======== Supplied data

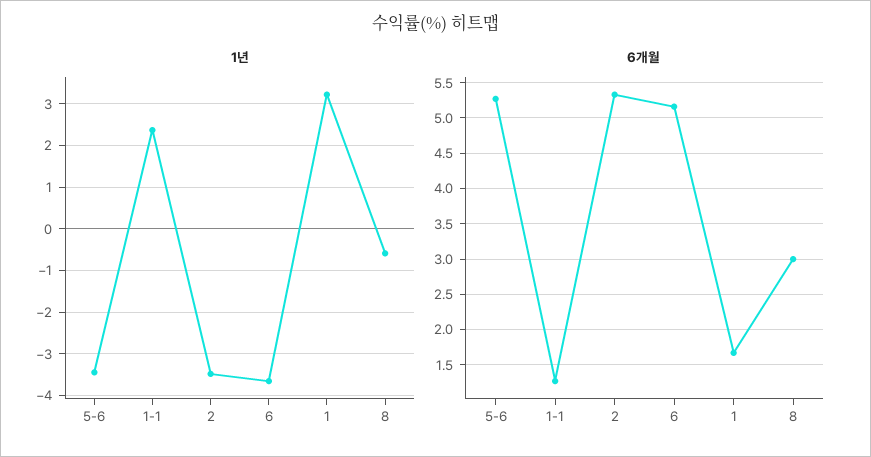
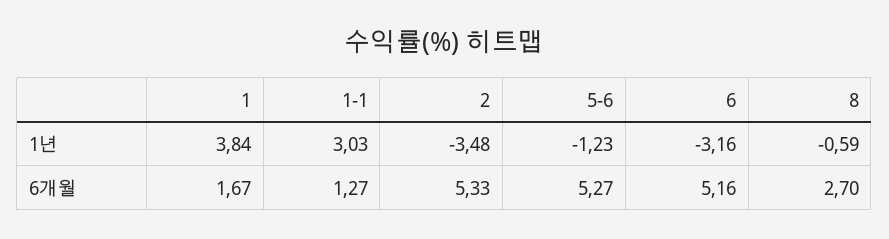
  {
    "1년": {
-     "5-6": -3.4,
+     "5-6": -1.23,
-     "1-1": 2.4,
+     "1-1": 3.03,
      "2": -3.48,
-     "6": -3.6,
+     "6": -3.16,
-     "1": 3.2,
+     "1": 3.84,
      "8": -0.59
    },
    "6개월": {
      "5-6": 5.27,
      "1-1": 1.27,
      "2": 5.33,
      "6": 5.16,
      "1": 1.67,
-     "8": 3
+     "8": 2.7
    }
  }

================

Work task:
Your copy of the entries must be exact and must not include any of their pictures.

Answer section:
  {
    "1년": {
-     "5-6": -3.4,
+     "5-6": -1.23,
-     "1-1": 2.4,
+     "1-1": 3.03,
      "2": -3.48,
-     "6": -3.6,
+     "6": -3.16,
-     "1": 3.2,
+     "1": 3.84,
      "8": -0.59
    },
    "6개월": {
      "5-6": 5.27,
      "1-1": 1.27,
      "2": 5.33,
      "6": 5.16,
      "1": 1.67,
-     "8": 3
+     "8": 2.7
    }
  }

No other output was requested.